**Goal of the exercise**
Extend the passage about the 1995 anthology Cthulhu 2000 onward from its final sentence.

1995 horror anthology

Cthulhu 2000: A Lovecraftian Anthology was edited by Jim Turner, first published by Arkham House in 1995 in an edition of 4,927 copies. As in his earlier collection, Turner criticizes the "latter-day Mythos pastiche" as simply "a banal modern horror story, preceded by the inevitable Necronomicon epigraph and indiscriminately interspersed with sesquipedalian deities, ichor-oozing tentacles, sundry eldritch abominations, and then the whole sorry mess rounded off with a cachinnating chorus of "Iä! Iä!"-chanting frogs." He declares that "the works collected in the present volume are not great Lovecraft stories; they rather are great stories in some way inspired by Lovecraft."

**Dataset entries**
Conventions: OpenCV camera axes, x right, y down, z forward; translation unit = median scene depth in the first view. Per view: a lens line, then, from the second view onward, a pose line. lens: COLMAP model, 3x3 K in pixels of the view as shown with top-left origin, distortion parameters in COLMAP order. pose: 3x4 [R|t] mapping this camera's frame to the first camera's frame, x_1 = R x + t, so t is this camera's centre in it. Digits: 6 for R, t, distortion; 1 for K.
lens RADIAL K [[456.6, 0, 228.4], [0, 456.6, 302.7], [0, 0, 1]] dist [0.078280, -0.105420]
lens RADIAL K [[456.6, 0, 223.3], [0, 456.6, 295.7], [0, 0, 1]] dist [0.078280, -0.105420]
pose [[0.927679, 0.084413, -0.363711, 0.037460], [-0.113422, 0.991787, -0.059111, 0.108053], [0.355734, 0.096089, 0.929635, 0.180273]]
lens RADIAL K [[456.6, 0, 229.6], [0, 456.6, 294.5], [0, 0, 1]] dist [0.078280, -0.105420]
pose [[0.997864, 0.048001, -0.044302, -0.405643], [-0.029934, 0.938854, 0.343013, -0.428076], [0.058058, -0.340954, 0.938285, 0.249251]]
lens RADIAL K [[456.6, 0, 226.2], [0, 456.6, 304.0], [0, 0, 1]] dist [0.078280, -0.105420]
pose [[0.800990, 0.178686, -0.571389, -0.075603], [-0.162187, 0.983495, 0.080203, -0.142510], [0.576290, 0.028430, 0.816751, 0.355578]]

**Answer for the task**
==Contents==

The contents are:

- "Cthulhu 2000", by Jim Turner
- "The Barrens" by F. Paul Wilson
- "Pickman's Modem" by Lawrence Watt-Evans
- "Shaft Number 247" by Basil Copper
- "His Mouth Will Taste of Wormwood" by Poppy Z. Brite
- "The Adder" by Fred Chappell
- "Fat Face" by Michael Shea
- "The Big Fish" by Kim Newman
- "'I Had Vacantly Crumpled It Into My Pocket...But by God, Eliot, It Was a Photograph from Life!'" by Joanna Russ
- "H.P.L." by Gahan Wilson
- "The Unthinkable" by Bruce Sterling
- "Black Man with a Horn" by T. E. D. Klein
- "Love's Eldritch Ichor" by Esther M. Friesner
- "The Last Feast of Harlequin" by Thomas Ligotti
- "The Shadow on the Doorstep" by James P. Blaylock
- "Lord of the Land" by Gene Wolfe
- "The Faces at Pine Dunes" by Ramsey Campbell
- "On the Slab" by Harlan Ellison
- "24 Views of Mt. Fuji, by Hokusai" by Roger Zelazny

==Reception==
Paul Pettengale for Interzone noted that it was "inspired by the works of H. P. Lovecraft [though sometimes only slightly]" and that "like all Arkham House books it's beautifully produced."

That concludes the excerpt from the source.